ADR-003: Kafka (Amazon MSK) for Async Event Propagation¶
Status: Accepted
Context¶
Multiple downstream systems need to react to booking lifecycle events:
- The Availability Service must update its Redis bitmap when a booking is created or cancelled.
- The Search Service must update OpenSearch when availability changes.
- The Notification Service must send email and SMS confirmations and cancellation notices.
These updates are not required to be synchronous with the booking write. Making the Booking Service synchronously call three other services would:
- Increase booking P99 latency by the sum of all downstream call latencies.
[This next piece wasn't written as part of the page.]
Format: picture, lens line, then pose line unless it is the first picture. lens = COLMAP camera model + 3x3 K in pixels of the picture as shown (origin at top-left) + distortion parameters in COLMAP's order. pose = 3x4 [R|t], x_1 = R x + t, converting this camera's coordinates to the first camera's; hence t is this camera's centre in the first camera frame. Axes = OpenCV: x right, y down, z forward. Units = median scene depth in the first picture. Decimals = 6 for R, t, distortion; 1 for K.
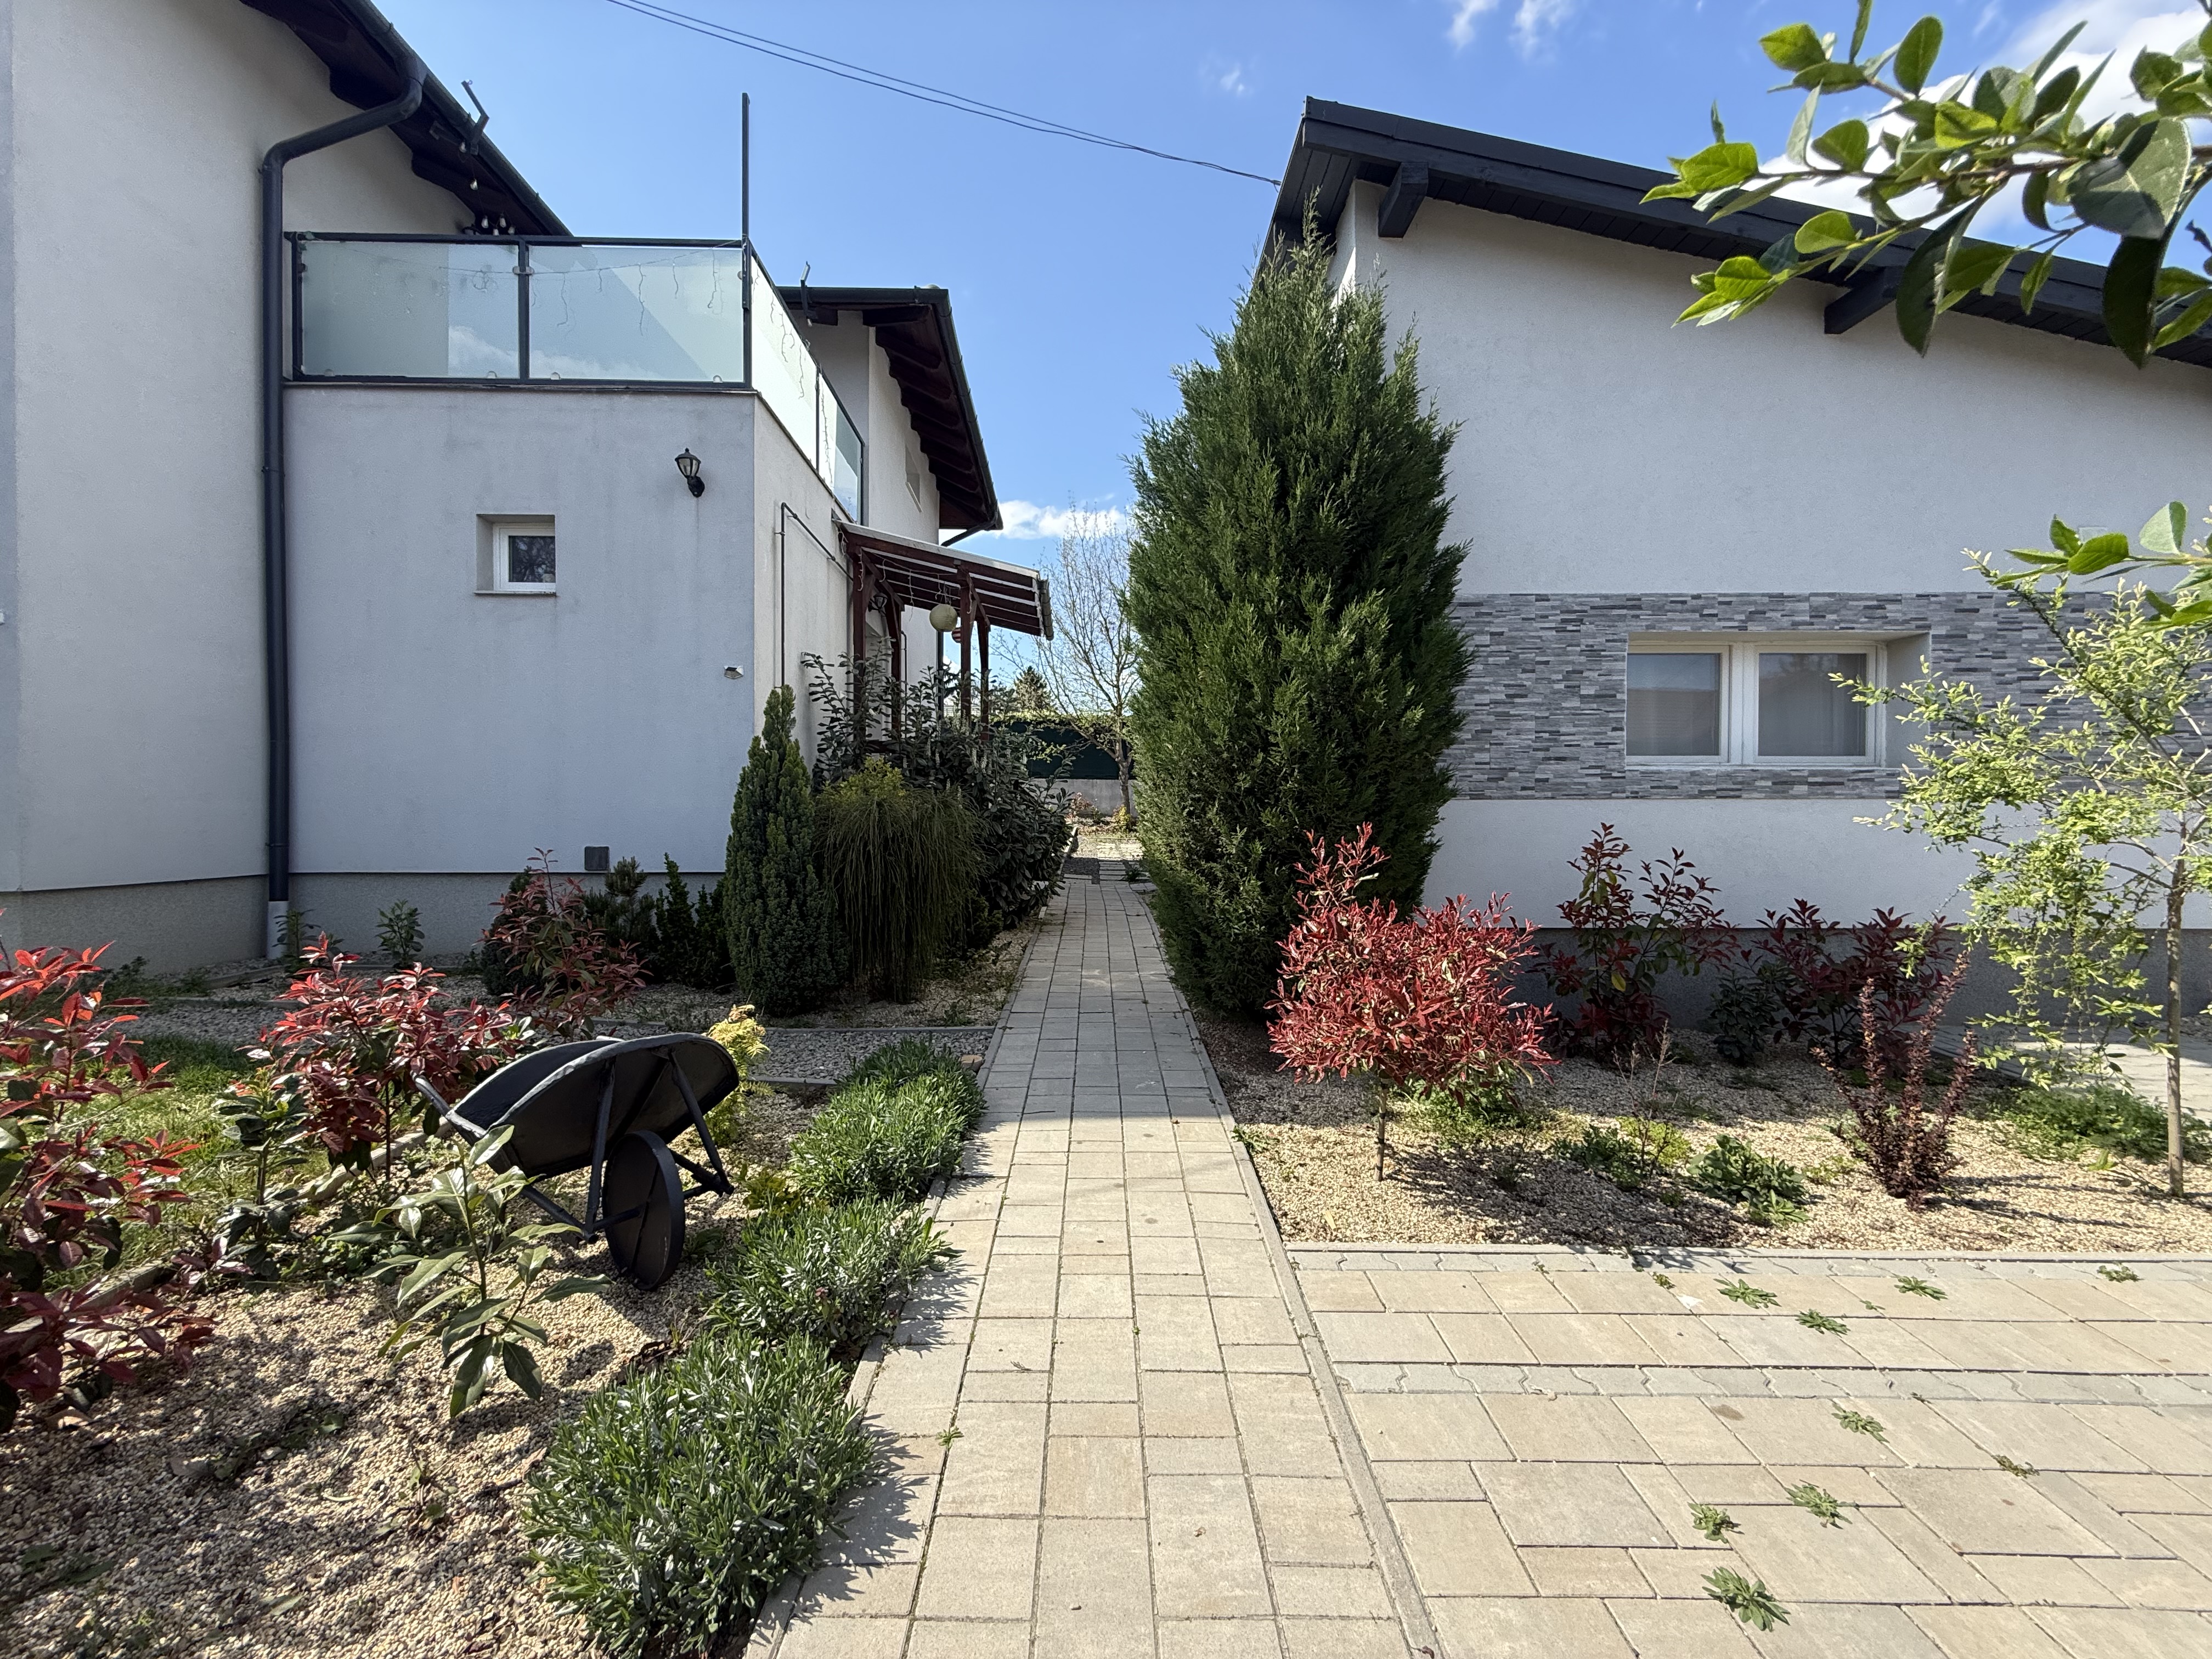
lens RADIAL K [[855.2, 0, 1106.0], [0, 855.2, 829.5], [0, 0, 1]] dist [0.000562, 0.000779]
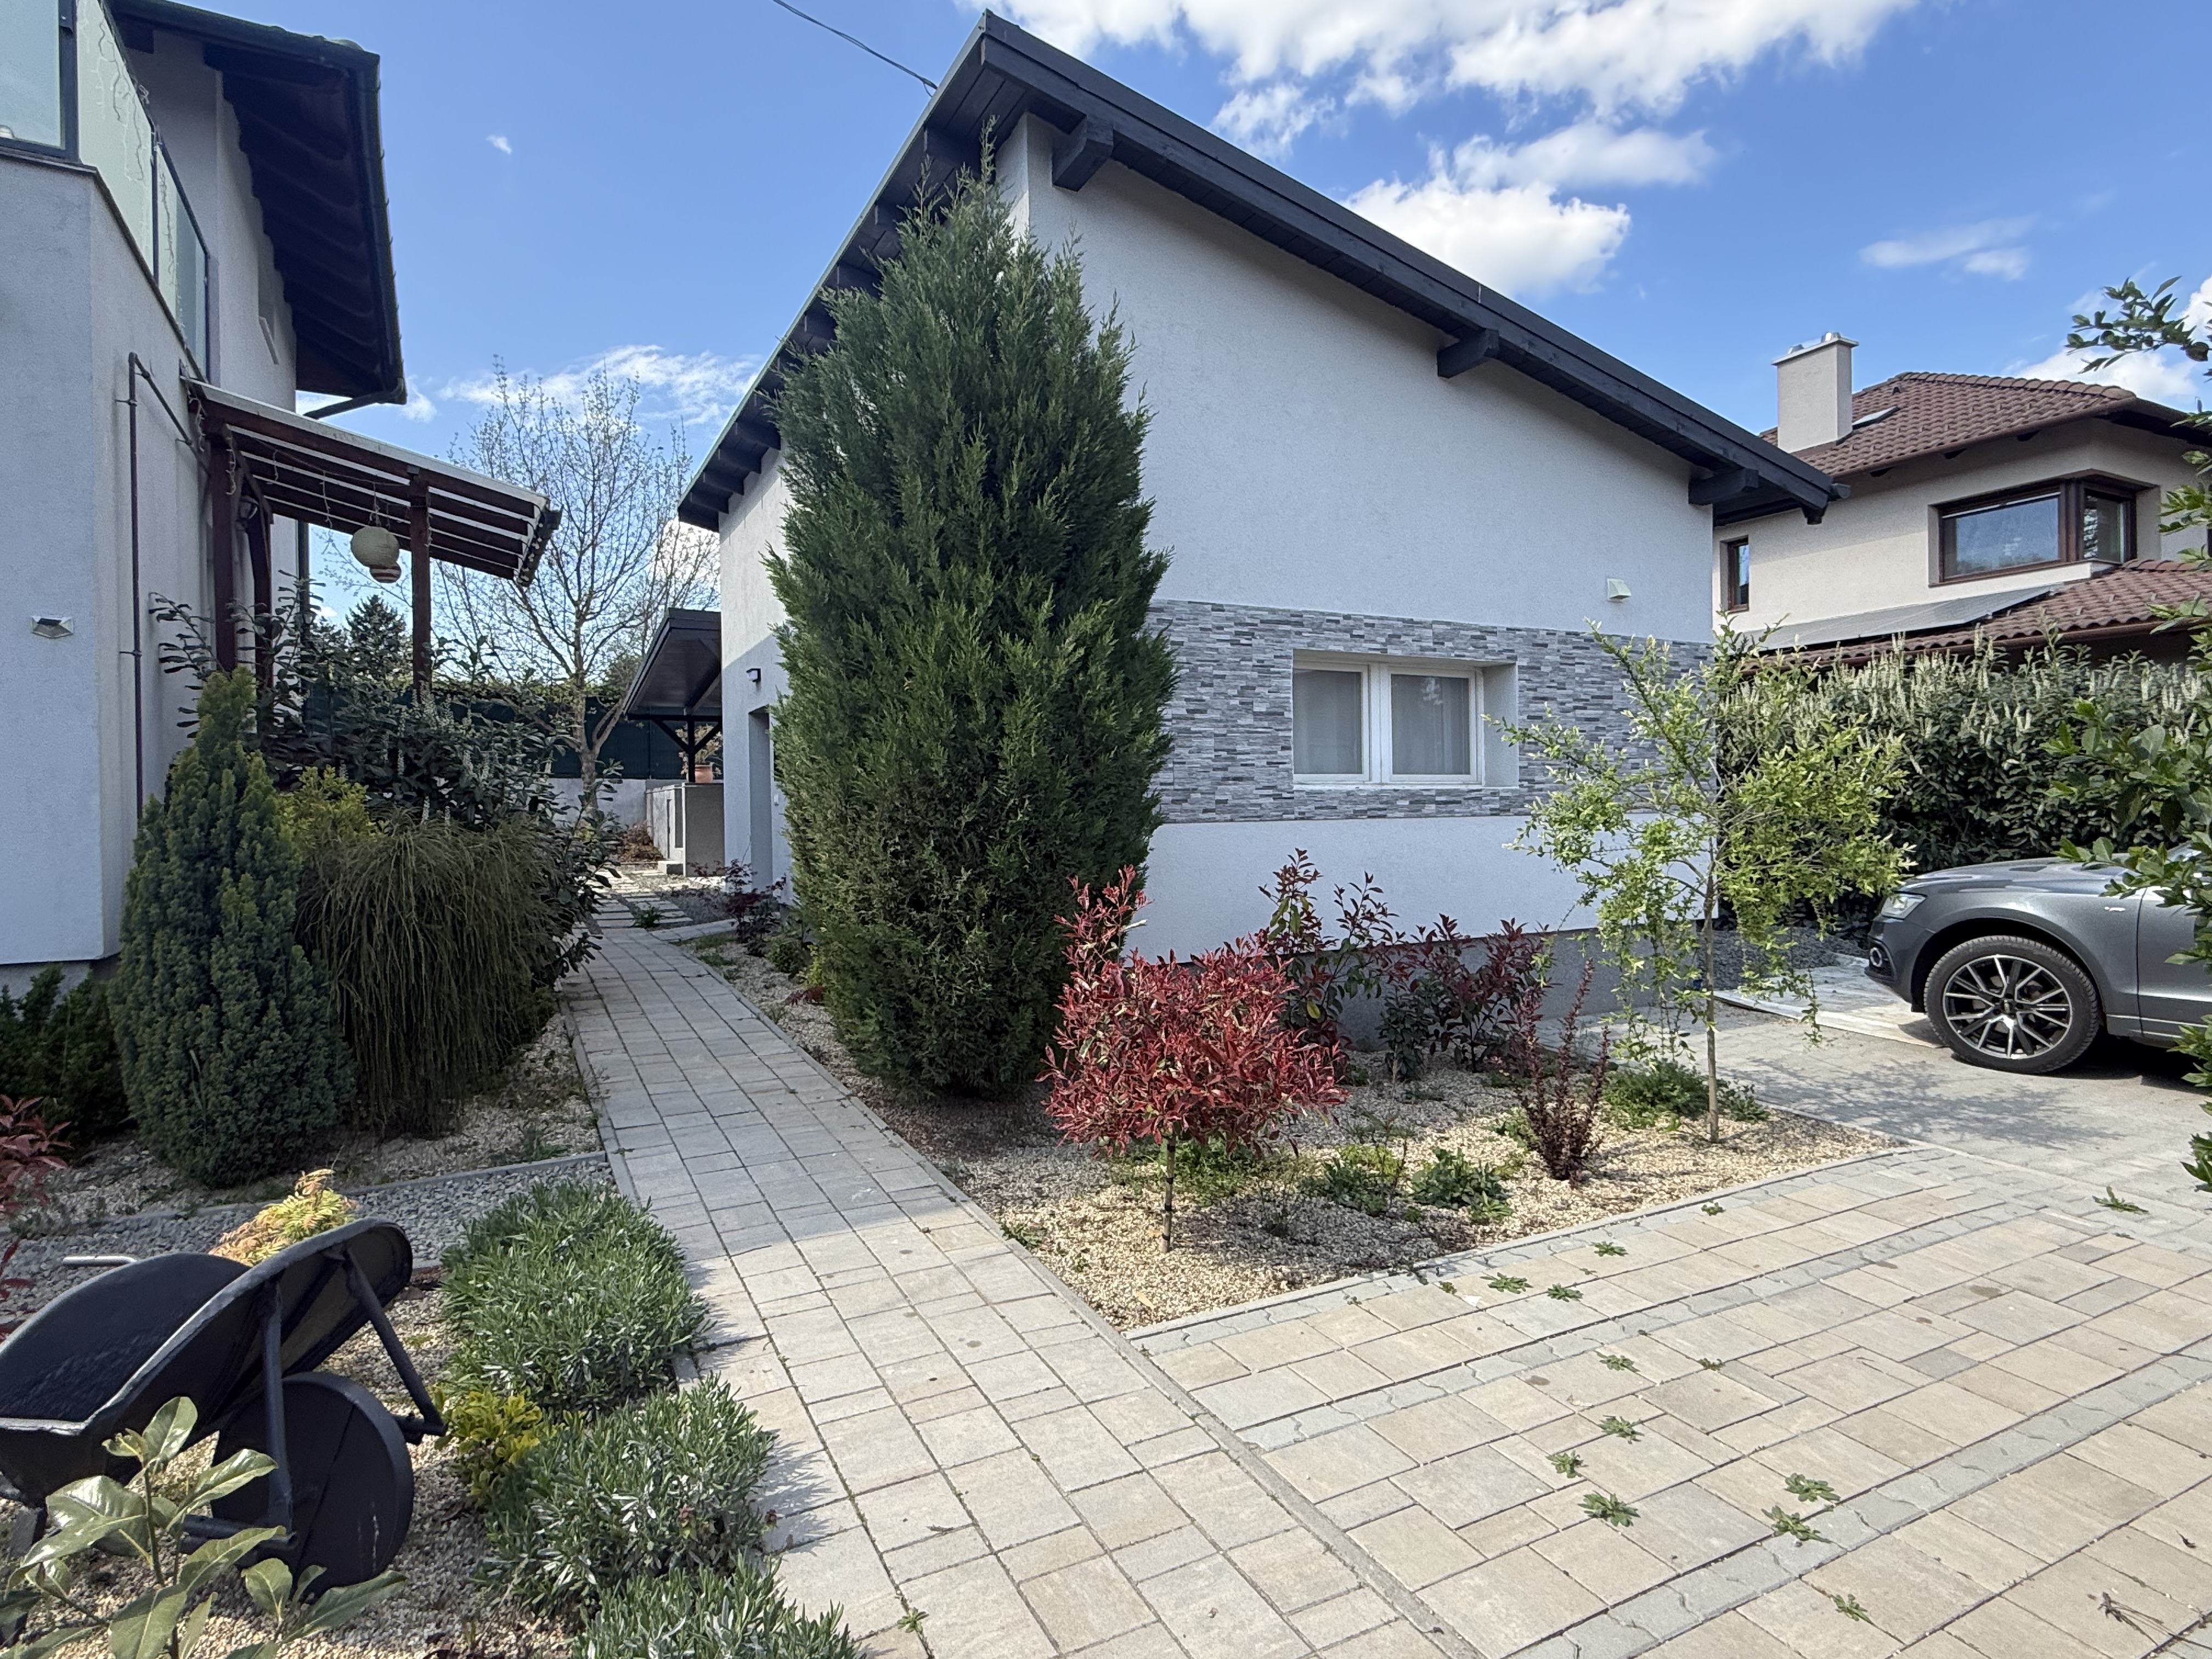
lens RADIAL K [[1112.3, 0, 1106.0], [0, 1112.3, 829.5], [0, 0, 1]] dist [0.001551, 0.000291]
pose [[0.893337, -0.019202, 0.448977, -0.208274], [0.024173, 0.999694, -0.005342, -0.032567], [-0.448736, 0.015625, 0.893528, -0.043467]]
- Couple booking success to the availability of downstream services (if the Notification Service is down, bookings fail).
- Make it harder to add new consumers in future without modifying the Booking Service.
The options evaluated were:
- Amazon MSK (Managed Kafka) — durable log, ordered per partition, replayable
- Amazon SQS — managed queue, at-least-once delivery, no ordering by default
- Amazon EventBridge — managed event bus, schema registry, fan-out to rules
- Synchronous HTTP fan-out — simplest, but tightly coupled
Decision¶
Use Amazon MSK (Managed Kafka) with three topics: booking-events, availability-events, and practitioner-events. All topics are partitioned by practitioner_id to guarantee per-practitioner event ordering.
| Setting | Value | Rationale |
|---|---|---|
| Brokers | 3 × kafka.m5.xlarge |
One per AZ; survives single broker loss |
| Replication factor | 3 | Full redundancy across all 3 brokers |
| Min in-sync replicas | 2 | Producer acknowledgement requires at least 2 replicas to confirm |
| Retention | 7 days / 168 hours | Enables full read model rebuild via replay |
| Partitions per topic | 6 | Sufficient parallelism for all consumer groups at projected throughput |
Consequences¶
Positive:
- The Booking Service publishes one event and is done. All downstream updates are decoupled — downstream service failures do not affect booking success or latency.
- Per-
practitioner_idpartitioning guarantees that events for a given practitioner are processed in order by each consumer group. This prevents the Availability Service from applying aBookingCancelledbefore theBookingCreatedit was cancelling. - 7-day retention allows the OpenSearch index and Redis availability bitmaps to be fully rebuilt from the event log if either is lost or corrupted — no separate backup/restore procedure needed.
- Adding a new consumer (e.g., an analytics service) requires no changes to existing producers or other consumers.
Negative:
- MSK adds operational overhead: broker scaling, partition management, consumer group lag monitoring.
- At-least-once delivery means consumers must be idempotent. The Availability Service uses the booking ID as an idempotency key when updating the Redis bitmap.
- Kafka's ordering guarantee is per-partition, not global. Events for different practitioners may be interleaved across partitions — this is intentional and correct.
Why not SQS: SQS does not support multiple independent consumer groups reading the same queue. Fan-out would require separate SQS queues per consumer, and there is no replay capability — once a message is consumed and deleted, it is gone.
Why not EventBridge: EventBridge is well-suited for rule-based routing but has lower throughput limits and no native replay from a persistent log. Rebuilding a read model from EventBridge would require a separate data store (e.g., S3 archive).